Escravatura Global – Manuel Giraldes

Setembro às 7:53 pm | Publicado em denúncia, escravatura, exploração | 2 comentários

Além-Mar
Abril, 2003

Há 145 anos, uma lei anunciava a abolição da escravatura em todo o Império português. Em 1948, a Carta Internacional dos Direitos do Homem consagrava a escravidão como um atentado à dignidade da pessoa humana. Em 2003, calcula-se que, um pouco por todo o mundo, 27 milhões de escravos contribuem com a sua desgraça para a opulência da economia global. Infelizmente, às vezes parece que o tempo anda para trás.
É comum pensar-se, com um arrepio de indignação e alívio, que a escravatura é um bárbaro crime contra a humanidade arrumado algures nos poeirentos arquivos do passado. Navios cheios de negros acorrentados? Ah, até vi num filme histórico do Spielberg. Homens, mulheres e crianças a trabalharem nos campos, de sol a sol, sob a mira das armas? Ufa! É certamente coisa de romance antigo, tipo “A Cabana do Pai Tomás”. Infelizmente, não é assim. Mudaram os transportes, as grilhetas, os tipos de coacção, mas a escravatura é um fenómeno dos nossos dias. Que não só tende a aumentar como a adquirir formas – se é possível cometer o anacronismo de comparar épocas e estilos de vida tão díspares – cada vez mais graves.

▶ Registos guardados
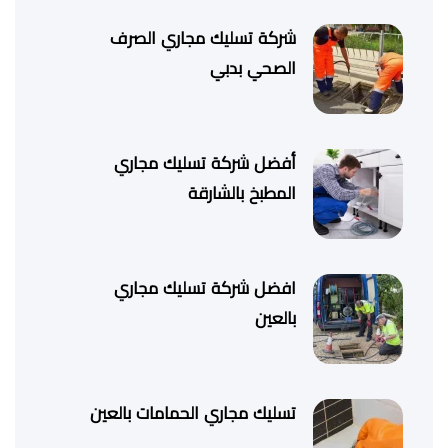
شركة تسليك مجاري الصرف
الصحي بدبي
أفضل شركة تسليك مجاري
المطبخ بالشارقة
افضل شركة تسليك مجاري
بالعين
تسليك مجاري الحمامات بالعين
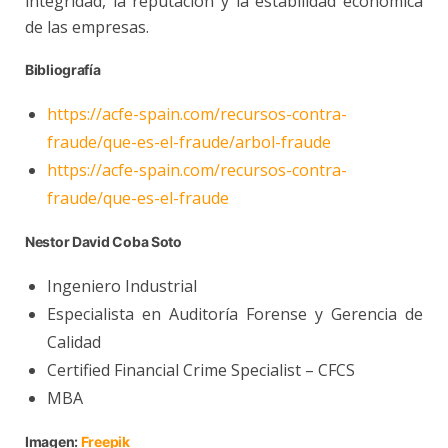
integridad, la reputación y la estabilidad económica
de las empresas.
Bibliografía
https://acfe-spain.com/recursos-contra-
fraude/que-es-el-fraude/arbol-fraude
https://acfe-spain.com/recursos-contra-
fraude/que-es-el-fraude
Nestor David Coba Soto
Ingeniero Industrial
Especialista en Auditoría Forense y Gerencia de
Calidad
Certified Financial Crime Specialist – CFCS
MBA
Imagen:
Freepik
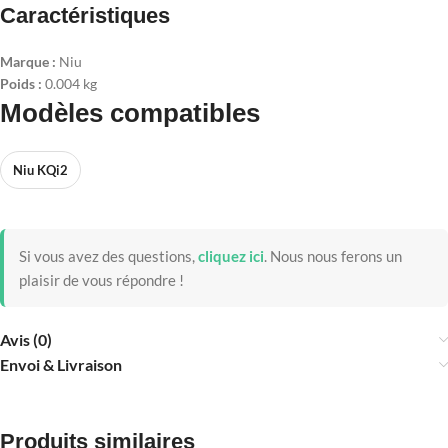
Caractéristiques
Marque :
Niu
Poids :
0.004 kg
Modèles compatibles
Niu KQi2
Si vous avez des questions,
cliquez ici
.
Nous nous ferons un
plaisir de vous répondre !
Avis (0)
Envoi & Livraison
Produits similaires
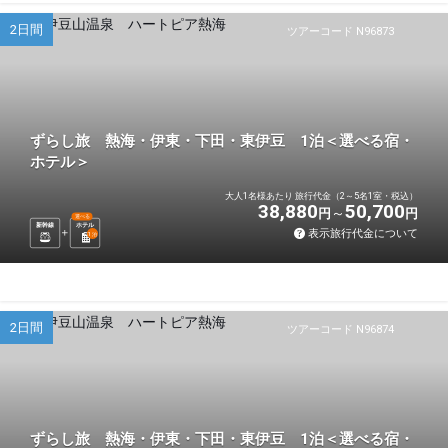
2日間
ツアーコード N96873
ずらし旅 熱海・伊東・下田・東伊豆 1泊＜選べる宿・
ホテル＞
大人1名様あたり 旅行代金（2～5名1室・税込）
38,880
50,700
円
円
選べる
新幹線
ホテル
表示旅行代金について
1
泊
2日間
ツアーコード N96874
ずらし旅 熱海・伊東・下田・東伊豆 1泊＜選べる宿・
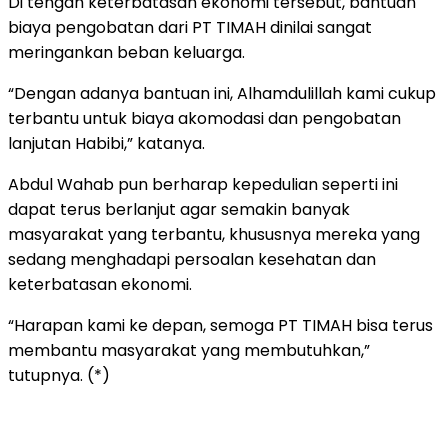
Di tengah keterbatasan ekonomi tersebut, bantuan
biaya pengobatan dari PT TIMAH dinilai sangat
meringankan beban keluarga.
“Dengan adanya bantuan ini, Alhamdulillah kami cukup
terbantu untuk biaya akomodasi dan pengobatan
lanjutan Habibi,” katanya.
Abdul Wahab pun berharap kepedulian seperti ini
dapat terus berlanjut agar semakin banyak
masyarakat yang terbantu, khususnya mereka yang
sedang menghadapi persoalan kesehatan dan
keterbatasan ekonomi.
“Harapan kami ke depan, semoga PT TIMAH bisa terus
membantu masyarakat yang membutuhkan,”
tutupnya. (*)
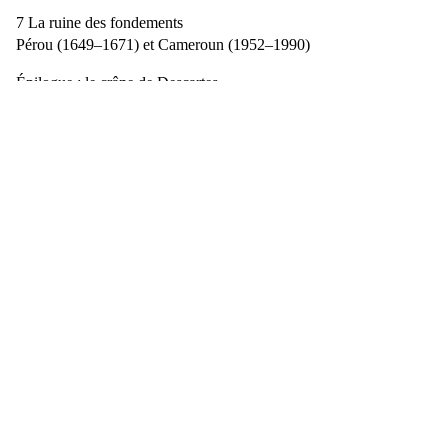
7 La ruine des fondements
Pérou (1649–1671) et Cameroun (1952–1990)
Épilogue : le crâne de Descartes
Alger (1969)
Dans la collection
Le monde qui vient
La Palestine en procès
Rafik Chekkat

▶ Descrição do exercício
Imprima, sem qualquer alteração, o trecho do texto sobre a escravatura global que começa em "Setembro às 7:53" e vai até "anda para trás.".

▶ Área de resposta
Setembro às 7:53 pm | Publicado em denúncia, escravatura, exploração | 2 comentários

Além-Mar
Abril, 2003

Há 145 anos, uma lei anunciava a abolição da escravatura em todo o Império português. Em 1948, a Carta Internacional dos Direitos do Homem consagrava a escravidão como um atentado à dignidade da pessoa humana. Em 2003, calcula-se que, um pouco por todo o mundo, 27 milhões de escravos contribuem com a sua desgraça para a opulência da economia global. Infelizmente, às vezes parece que o tempo anda para trás.